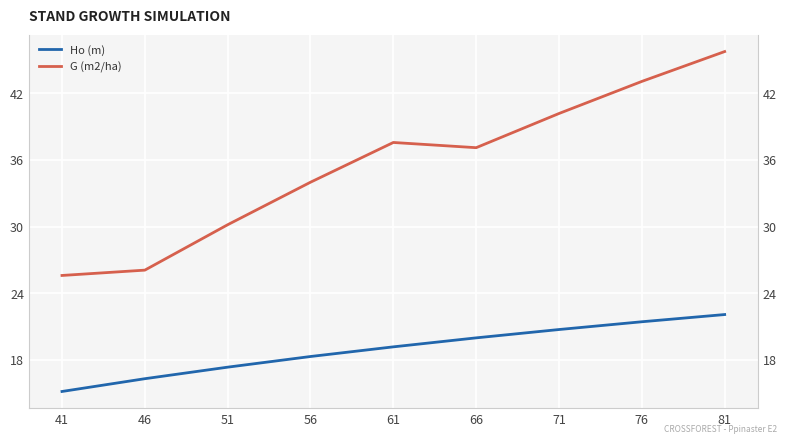

At which category does the chart reach its peak across all series?

81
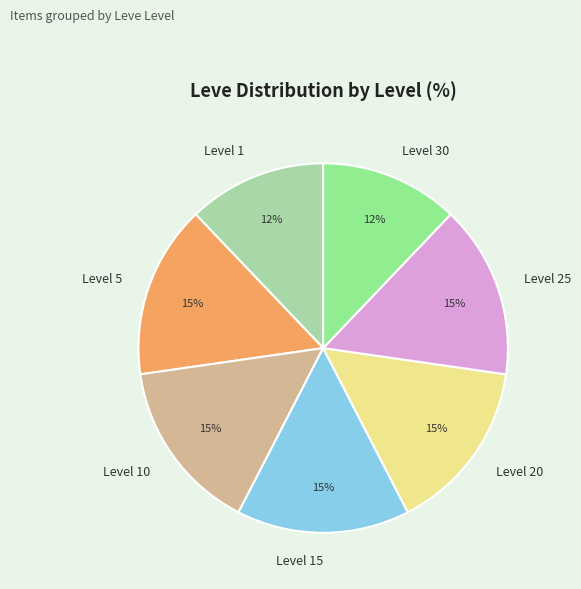

What is the ratio of the value at Level 30 to the value at Level 25?

0.8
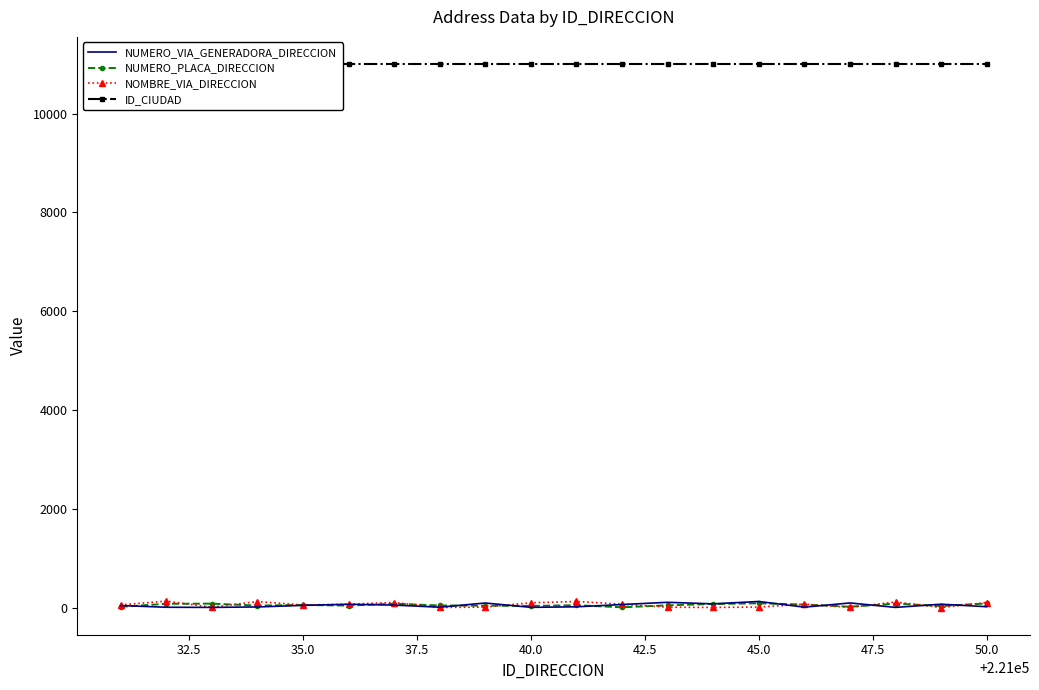

How many intersections are there between NUMERO_PLACA_DIRECCION and NOMBRE_VIA_DIRECCION?

10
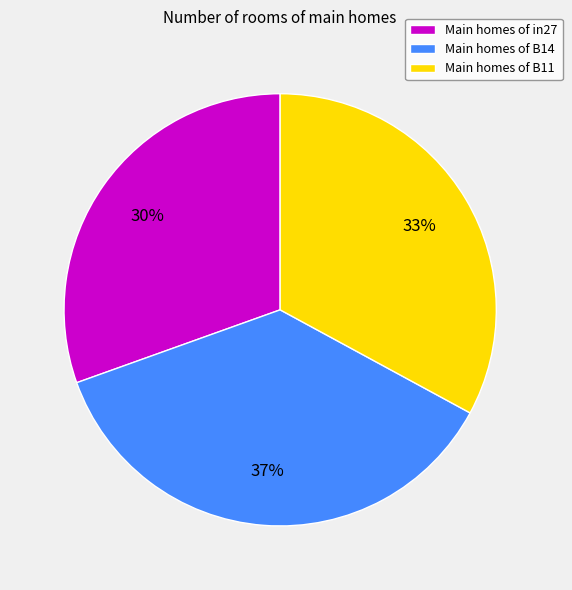

To the nearest percent, what percentage of the pie is Main homes of B11?

33%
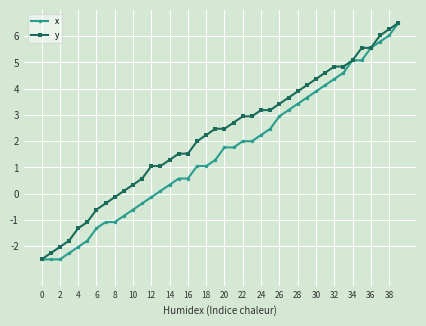

What is the maximum value for x?

6.5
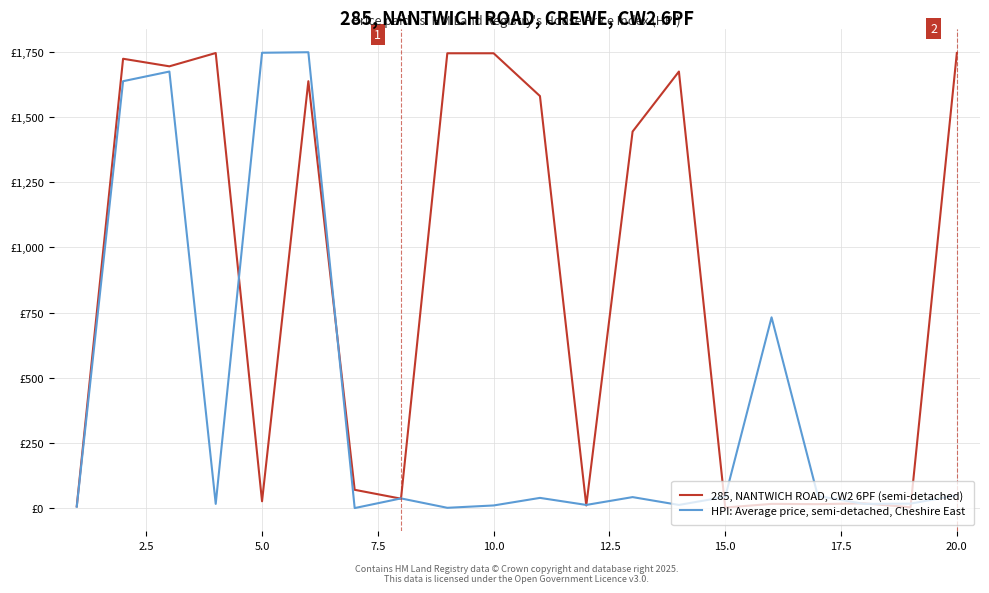

List the series in order of their peak value, highest first.

HPI: Average price, semi-detached, Cheshire East, 285, NANTWICH ROAD, CW2 6PF (semi-detached)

# What the task asks
Copy out word for word the lines from the one containing "List the series" through the end of the material, including both.

# Exercise response
List the series in order of their peak value, highest first.

HPI: Average price, semi-detached, Cheshire East, 285, NANTWICH ROAD, CW2 6PF (semi-detached)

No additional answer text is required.